— Requirements —
(1) Print the stretch of the article on biased questions from "Sometimes questions are" through "of possible responses.", word for word.
(2) In the article on biased questions, which book by Sharon Drew Morgen is called a New York Times Business Bestseller?
(3) Resume the article on biased questions after its final sentence.
start Excerpt to read
Sharon Drew Morgen is founder of Morgen Facilitations, Inc. (www.newsalesparadigm.com). She is the visionary behind Buying Facilitation®, the decision facilitation model that enables people to change with integrity. A pioneer who has spoken about, written about, and taught the skills to help buyers buy, she is the author of the acclaimed New York Times Business Bestseller Selling with Integrity and Dirty Little Secrets: Why buyers can’t buy and sellers can’t sell and what you can do about it.

To contact Sharon Drew at [email protected] or go to www.didihearyou.com to choose your favorite digital site to download your free book.

Questions: The Problems and the Possibilities

I recently accepted a cold call from an insurance guy because I was thinking of switching providers. Instead of facilitating my buying decision, the bias in his questions terminated our connection:

TODD: Hello Ms. Morgen. I’m Todd with XYZ. Are you interested in new car insurance?
SDM: I am.
TODD: Is your main concern lowering your costs?
SDM: No.
TODD: You don’t care about saving money?
SDM: Of course I do.
TODD: So your main concern IS lowering your costs?
SDM: No.
TODD: So what is it?
SDM: I’m interested in a personal connection, in knowing that if I have an accident I will be handled by someone who will take care of me.
TODD: I can promise you I’ll take care of you. My clients love me. Do you want to discuss how much you’ll save?

And, we were done.

Good sellers and coaches pose better questions than Todd’s, of course. But the conversation exemplifies how a Questioner’s biased questions can significantly influence outcomes.

The Bias Inherent in Questions

Questions restrict answers to the assumptions and biases of the Questioner; Responders respond within the limits set by the question. Asking someone “What did you have for breakfast?” won’t elicit the answer “I bought a lamp.” Even questions that attempt to open a dialogue, like “What can you tell me about the problem?” or gather data, like “Who’s in charge of decision making?” merely elicit top-of-mind responses that my not effectively represent – and indeed might cloud – the issue. Biased question; biased answer.

Sometimes questions are so biased and restricted that the real answer might get overlooked. ‘Do you prefer the red ball or the blue ball?’ excludes not only the green ball, but a preference for a bat, or a discussion about the Responder’s color blindness. But a question such as: ‘What sort of a game implement could be easily carried and engage all employees?” might elicit a response of a ball or marbles or Monopoly and include more team members.

Most questions pull or push the data sought by the Questioner, making it difficult to know if:

  • the communication partners make the same assumptions;
  • the wording of the question is ideal;
  • a better answer exists outside the limits of the question;
  • the question encompasses the full set of possible responses.

What if the best answer is outside of the framework of the question? Or the question isn’t translated accurately by the Responder? Or there is an historic bias between the Questioner and Responder that makes communication difficult?
end Excerpt to read
start Entries supplied
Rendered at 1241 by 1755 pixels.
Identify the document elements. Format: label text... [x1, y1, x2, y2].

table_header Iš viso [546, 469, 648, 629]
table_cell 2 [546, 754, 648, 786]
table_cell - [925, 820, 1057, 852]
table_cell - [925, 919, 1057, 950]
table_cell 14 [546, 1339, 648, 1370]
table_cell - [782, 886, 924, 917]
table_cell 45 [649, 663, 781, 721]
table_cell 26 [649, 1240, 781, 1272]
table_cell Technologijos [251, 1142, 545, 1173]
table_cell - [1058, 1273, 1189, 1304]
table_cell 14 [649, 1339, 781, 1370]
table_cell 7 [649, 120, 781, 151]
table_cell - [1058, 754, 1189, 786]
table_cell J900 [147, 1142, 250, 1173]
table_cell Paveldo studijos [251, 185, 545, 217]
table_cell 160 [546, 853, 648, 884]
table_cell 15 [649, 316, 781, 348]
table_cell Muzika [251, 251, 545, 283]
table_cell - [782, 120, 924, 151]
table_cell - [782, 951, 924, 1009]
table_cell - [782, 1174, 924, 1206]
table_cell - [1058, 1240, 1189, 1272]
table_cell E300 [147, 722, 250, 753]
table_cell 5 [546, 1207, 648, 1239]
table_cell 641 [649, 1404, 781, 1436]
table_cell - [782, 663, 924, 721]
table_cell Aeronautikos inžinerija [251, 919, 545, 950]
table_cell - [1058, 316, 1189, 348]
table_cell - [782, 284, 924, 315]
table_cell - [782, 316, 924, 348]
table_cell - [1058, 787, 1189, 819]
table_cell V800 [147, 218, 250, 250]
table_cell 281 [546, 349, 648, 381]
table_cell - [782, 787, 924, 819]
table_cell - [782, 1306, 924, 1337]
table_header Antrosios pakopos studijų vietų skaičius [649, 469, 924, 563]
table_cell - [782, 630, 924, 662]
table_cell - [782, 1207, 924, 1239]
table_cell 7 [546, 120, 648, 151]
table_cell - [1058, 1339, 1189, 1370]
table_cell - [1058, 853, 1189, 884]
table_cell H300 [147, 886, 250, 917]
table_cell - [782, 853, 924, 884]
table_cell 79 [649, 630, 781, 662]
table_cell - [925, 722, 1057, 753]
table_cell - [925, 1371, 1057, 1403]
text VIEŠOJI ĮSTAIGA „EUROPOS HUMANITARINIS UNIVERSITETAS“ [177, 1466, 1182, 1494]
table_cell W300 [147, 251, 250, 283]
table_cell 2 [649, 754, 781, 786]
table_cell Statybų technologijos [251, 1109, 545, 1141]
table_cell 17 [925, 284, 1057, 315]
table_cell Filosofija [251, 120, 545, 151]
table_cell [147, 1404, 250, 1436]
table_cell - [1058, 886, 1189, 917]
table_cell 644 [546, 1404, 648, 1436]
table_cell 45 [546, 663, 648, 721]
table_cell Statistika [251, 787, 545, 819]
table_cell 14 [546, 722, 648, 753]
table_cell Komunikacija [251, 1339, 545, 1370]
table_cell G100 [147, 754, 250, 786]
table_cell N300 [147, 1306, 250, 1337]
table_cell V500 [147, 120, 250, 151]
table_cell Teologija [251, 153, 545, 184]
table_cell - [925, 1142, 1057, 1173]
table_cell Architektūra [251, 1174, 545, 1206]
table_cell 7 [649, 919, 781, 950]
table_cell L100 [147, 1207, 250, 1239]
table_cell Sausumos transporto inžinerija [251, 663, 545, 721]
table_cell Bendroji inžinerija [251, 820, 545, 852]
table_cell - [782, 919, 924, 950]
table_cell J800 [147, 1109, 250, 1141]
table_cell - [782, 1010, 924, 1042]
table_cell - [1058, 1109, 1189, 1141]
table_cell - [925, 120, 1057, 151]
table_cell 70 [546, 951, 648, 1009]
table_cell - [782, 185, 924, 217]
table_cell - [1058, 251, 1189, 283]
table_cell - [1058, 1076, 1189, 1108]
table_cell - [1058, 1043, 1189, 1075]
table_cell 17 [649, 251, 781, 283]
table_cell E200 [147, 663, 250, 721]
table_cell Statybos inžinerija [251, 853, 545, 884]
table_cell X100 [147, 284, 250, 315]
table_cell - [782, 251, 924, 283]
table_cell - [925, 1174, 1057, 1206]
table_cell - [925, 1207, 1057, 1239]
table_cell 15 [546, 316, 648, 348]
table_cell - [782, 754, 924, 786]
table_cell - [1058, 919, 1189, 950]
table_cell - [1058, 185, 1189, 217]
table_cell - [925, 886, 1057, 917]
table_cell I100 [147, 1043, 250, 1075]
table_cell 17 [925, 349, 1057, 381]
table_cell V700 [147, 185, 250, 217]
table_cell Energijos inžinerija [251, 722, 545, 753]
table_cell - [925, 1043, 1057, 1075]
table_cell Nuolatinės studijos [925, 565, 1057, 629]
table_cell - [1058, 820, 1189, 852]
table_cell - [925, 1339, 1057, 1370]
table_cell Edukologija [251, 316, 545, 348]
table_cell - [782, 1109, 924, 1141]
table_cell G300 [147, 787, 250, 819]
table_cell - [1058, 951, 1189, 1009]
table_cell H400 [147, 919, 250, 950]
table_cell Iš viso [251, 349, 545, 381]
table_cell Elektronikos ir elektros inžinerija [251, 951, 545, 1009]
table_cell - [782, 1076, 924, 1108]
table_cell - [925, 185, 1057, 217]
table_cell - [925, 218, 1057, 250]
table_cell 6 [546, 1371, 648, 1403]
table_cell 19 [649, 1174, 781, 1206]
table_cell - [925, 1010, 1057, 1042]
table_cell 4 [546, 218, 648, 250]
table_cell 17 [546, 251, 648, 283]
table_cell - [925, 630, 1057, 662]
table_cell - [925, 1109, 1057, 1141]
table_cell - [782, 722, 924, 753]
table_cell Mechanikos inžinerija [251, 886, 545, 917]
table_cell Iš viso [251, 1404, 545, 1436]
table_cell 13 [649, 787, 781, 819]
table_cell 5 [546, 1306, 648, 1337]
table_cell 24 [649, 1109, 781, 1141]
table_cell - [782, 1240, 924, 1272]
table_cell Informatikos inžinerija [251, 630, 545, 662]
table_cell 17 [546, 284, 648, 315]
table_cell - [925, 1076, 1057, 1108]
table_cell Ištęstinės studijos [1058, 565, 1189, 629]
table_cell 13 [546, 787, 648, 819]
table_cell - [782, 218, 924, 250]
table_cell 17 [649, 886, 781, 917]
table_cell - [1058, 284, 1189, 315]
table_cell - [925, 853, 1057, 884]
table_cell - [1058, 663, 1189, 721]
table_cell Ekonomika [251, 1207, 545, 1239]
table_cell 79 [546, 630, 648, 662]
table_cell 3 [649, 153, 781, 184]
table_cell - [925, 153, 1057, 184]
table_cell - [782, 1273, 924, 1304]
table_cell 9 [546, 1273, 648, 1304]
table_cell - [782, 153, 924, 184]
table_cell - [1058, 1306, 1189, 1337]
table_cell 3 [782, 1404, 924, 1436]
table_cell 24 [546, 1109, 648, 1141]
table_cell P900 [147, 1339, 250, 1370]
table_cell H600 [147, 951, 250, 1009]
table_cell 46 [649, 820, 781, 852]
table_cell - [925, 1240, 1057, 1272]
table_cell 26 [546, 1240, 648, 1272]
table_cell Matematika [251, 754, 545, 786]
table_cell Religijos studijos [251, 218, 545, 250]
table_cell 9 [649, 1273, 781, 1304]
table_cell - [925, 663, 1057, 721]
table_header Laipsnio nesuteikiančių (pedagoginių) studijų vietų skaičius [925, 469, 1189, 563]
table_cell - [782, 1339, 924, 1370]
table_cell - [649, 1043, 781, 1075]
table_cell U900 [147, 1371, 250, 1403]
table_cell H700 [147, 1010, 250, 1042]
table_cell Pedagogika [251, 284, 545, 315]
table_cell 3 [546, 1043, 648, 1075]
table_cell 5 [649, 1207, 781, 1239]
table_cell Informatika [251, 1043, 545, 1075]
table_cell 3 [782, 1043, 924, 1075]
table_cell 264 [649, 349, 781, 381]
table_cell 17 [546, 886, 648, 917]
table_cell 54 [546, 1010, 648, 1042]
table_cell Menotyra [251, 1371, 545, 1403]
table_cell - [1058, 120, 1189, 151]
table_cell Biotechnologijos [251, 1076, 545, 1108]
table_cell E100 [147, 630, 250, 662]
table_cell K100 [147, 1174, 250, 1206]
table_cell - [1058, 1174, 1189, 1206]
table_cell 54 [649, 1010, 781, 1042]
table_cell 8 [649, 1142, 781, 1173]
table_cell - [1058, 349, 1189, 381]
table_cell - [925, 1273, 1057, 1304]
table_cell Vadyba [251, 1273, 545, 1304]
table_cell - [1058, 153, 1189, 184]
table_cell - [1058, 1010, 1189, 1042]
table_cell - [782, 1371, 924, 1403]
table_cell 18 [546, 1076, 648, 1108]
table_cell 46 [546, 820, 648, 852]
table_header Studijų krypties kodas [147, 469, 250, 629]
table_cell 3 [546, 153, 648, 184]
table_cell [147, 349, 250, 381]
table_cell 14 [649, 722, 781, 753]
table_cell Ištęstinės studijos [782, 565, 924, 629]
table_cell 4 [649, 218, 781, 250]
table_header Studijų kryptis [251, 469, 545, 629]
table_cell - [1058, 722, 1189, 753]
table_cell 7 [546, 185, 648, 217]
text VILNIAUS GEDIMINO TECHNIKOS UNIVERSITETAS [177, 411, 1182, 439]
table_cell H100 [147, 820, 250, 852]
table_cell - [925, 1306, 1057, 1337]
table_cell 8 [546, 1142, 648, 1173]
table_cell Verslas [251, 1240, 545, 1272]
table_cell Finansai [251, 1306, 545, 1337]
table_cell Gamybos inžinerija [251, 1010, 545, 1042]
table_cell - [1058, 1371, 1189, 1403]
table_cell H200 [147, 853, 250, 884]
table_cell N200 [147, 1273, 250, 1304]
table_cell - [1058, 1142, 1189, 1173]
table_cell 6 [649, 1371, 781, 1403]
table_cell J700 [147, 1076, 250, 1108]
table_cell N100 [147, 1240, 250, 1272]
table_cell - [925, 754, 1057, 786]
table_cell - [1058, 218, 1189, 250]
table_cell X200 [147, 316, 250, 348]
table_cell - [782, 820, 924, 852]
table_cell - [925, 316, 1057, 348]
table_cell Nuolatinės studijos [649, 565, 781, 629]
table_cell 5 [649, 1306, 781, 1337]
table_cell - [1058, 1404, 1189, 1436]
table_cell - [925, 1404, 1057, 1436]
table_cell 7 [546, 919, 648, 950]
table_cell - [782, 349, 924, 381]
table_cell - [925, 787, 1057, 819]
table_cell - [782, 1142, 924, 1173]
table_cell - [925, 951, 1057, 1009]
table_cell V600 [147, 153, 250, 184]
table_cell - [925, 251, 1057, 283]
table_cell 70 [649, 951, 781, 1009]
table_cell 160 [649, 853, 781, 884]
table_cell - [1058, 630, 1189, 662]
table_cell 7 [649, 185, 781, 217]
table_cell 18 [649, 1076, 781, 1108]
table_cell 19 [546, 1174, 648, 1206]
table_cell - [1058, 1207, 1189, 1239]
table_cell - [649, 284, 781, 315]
end Entries supplied
— Results of the tasks —
(1)
Sometimes questions are so biased and restricted that the real answer might get overlooked. ‘Do you prefer the red ball or the blue ball?’ excludes not only the green ball, but a preference for a bat, or a discussion about the Responder’s color blindness. But a question such as: ‘What sort of a game implement could be easily carried and engage all employees?” might elicit a response of a ball or marbles or Monopoly and include more team members.

Most questions pull or push the data sought by the Questioner, making it difficult to know if:

  • the communication partners make the same assumptions;
  • the wording of the question is ideal;
  • a better answer exists outside the limits of the question;
  • the question encompasses the full set of possible responses.

(2) Selling with Integrity

(3)
Facilitative Questions

Questions can be used to facilitate choice, to lead Responders to new options within their own (often unconscious) value system, rather than as set ups to the Questioner’s self-serving objectives. Using a Facilitative Question, the above dialogue would sound like this:

TODD: Hi Ms. Morgen. I’m Todd, an insurance agent with XYZ Corp. I’m selling car insurance. Is this a good time to speak?
SDM: Sure.
TODD: I’m wondering: If you are considering changing your insurance provider, what would you need to know about another provider to be certain you’d end up getting the coverage and service you deserve?

The question – carefully worded to match a Responder’s criteria for change – shifts the bias from Todd’s self-serving objectives to enabling me in a true discovery process; from his selling patterns to my buying patterns. How different our interaction would have been if his goal was to facilitate my buying decision path rather than using his misguided persuasion tactics to sell.

I developed Facilitative Questions decades ago to enable any Questioner to facilitate someone’s route to congruent change. With no manipulation or bias, they require a different form of listening, wording, and objectives, thereby avoiding resistance and encouraging trust between sellers, coaches, consultants and their clients.

Take a look at your own questioning strategy to see if they might work for you:

  • How are your questions perceived by your Responders? How do you know? What’s your risk?
  • How do your questions address a unique Responder’s decision criteria?
  • How do your questions bias, restrict, enhance, or ignore possibilities?
  • What criteria to you use to choose the words to formulate questions?
  • To ensure any new skills would work effectively with your successful skills, what would you need to know or consider before adopting additional question formulation skills?

Remember: your innate curiosity or intuition may not be sufficient to facilitate another’s unconscious route to change – or buy – congruently. You can always gather data once the route to change is established and you’re both on the same page. Change the goals of your questions from discovering situations you can provide answers for, to facilitating real core change. Before buyers or clients will work with you, they have to do this for themselves anyway. You might as well do it with them and create a trusting relationship.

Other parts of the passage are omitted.